Every step felt as if he were wading into scalding water. He could barely feel the heat through his gear, sweat slicking his skin beneath the armor. Infected choked every space. They cascaded down stairwells, human waterfalls. The constant thunder of firearms reduced his hearing to a high-pitched whine, and each shot sent fresh waves of agony through his overtaxed muscles.
He spotted it through the carnage—a monorail car with its doors standing open, the promise of escape beckoned from beyond the bloodbath surrounding them. “There!” The word tore from his throat.

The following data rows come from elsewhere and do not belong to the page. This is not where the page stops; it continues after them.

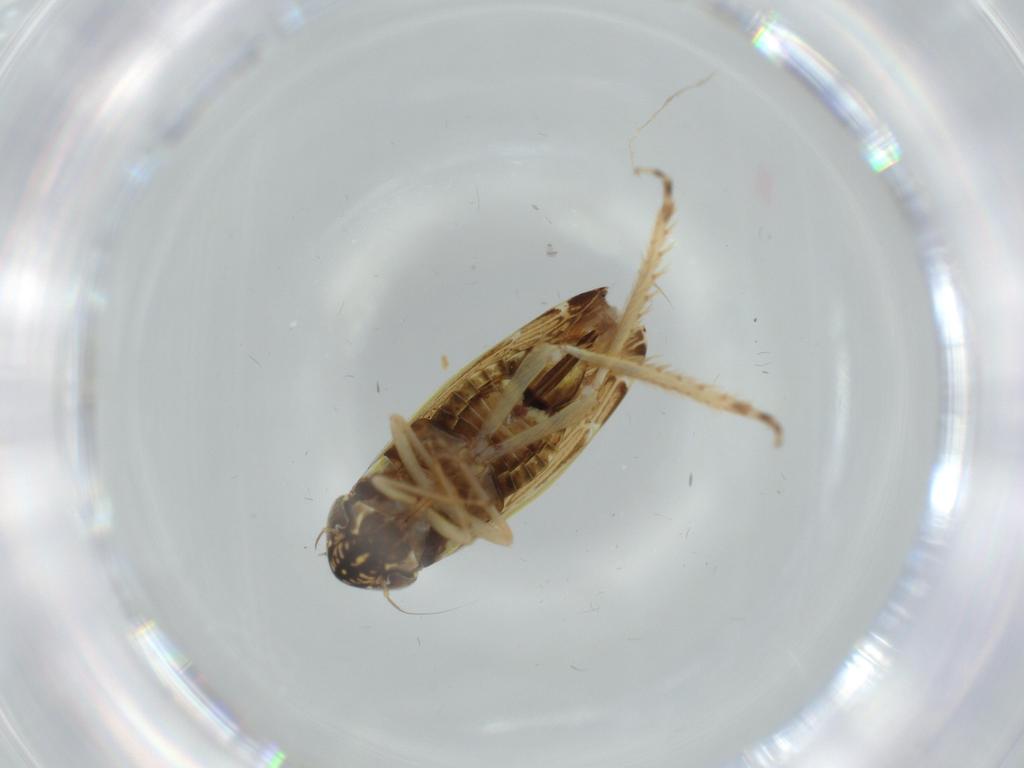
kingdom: Animalia
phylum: Arthropoda
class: Insecta
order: Hemiptera
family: Cicadellidae
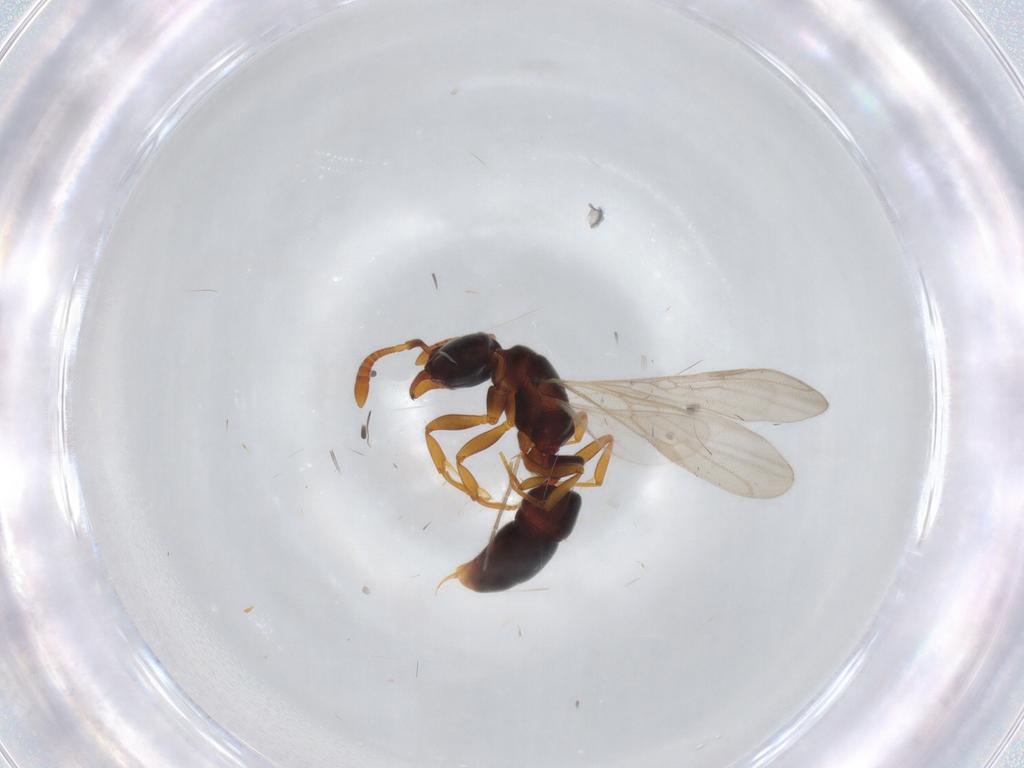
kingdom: Animalia
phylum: Arthropoda
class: Insecta
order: Hymenoptera
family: Formicidae
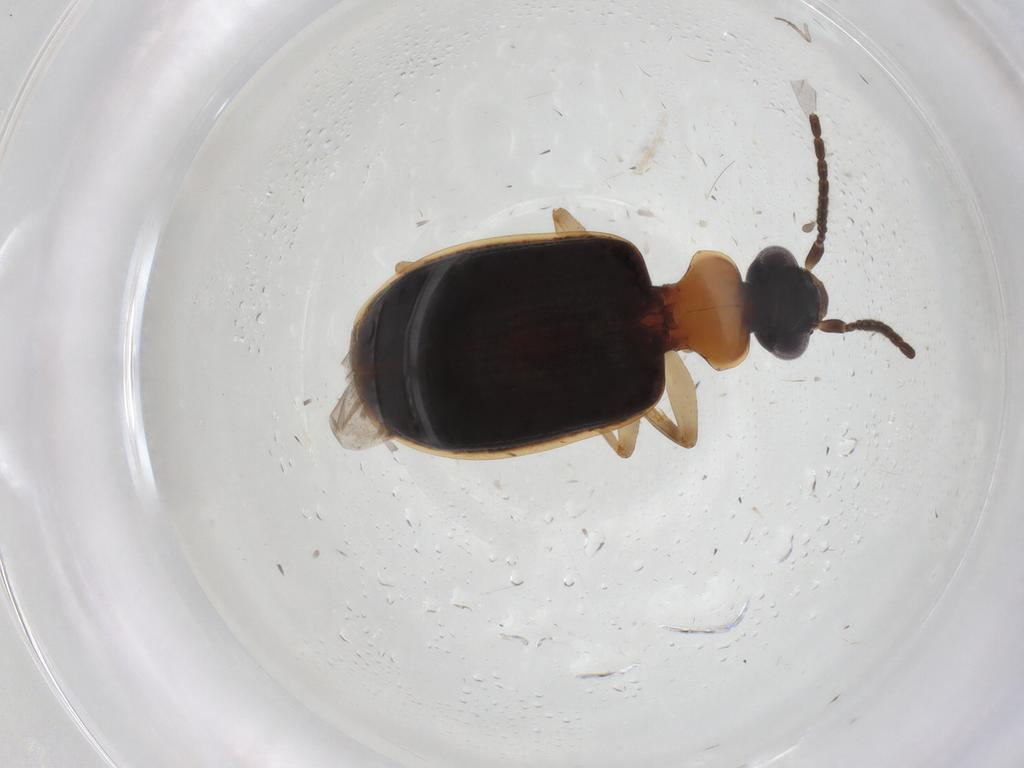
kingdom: Animalia
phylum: Arthropoda
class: Insecta
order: Coleoptera
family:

Haruka’s body lurched sideways as an infected crashed into her shoulder.
This is my fault.
The air shattered with more gunfire. Red mist hung suspended in the light. From the churning mass, pale and torn fingers shot out, clamping around Haruka’s forearm. Her scream pierced his ears as she was wrenched violently in, boots scraping uselessly before lifting entirely. Her helmet fell, the back of her skull connected with the platform’s edge—the blow silenced her instantly.
Midori lunged for her, seized her beneath her shoulders, and dragged her limp form toward the monorail car. Each inch gained felt like a mile as her dead weight threatened to anchor him to the platform. Kurobane’s gun discharged in rapid succession while backing in, but where one fell, more emerged, fingers outstretched, jaws working mechanically in anticipation.
The monorail doors began their mechanical retreat. His throat tore open with a roar as he heaved Haruka’s limp form inside, positioning himself next to Kurobane as a human barricade against the infected tide.
Certainty settled in his bones. No help would arrive. No one else drew breath. Their magazines would run dry within moments. The facts of their demise were brutally simple. He could feel their fetid breath now.
What?
The impact against his spine sent him careening forward. His boots skidded. He whirled around.
In that suspended moment, he saw everything. Kurobane’s face contorted with fear and something darker. Anger? Hate? Those eyes, glassy with unshed tears yet burning with resolve. The barrel aimed squarely at Midori’s chest. Understanding crashed through him.
“You wanted to be the hero.”
Metal panels slid toward each other with mechanical indifference. Midori’s jaw unhinged in silent protest. His muscles tensed to spring, fingers already imagining the icy edge of the door, body calculating the narrow gap—Haruka’s bloodied face filled his vision—her chest still rising, falling.
He stopped.
The car sealed itself with a merciless thud.
They fell upon him, fingers hooking, nails digging, teeth finding purchase in the soft hollows between tendons. His world became agony, each point of contact igniting in pain, throat locked around unspent sound. As the mass of bodies pulled him under, he caught his best friend’s gaze one final time.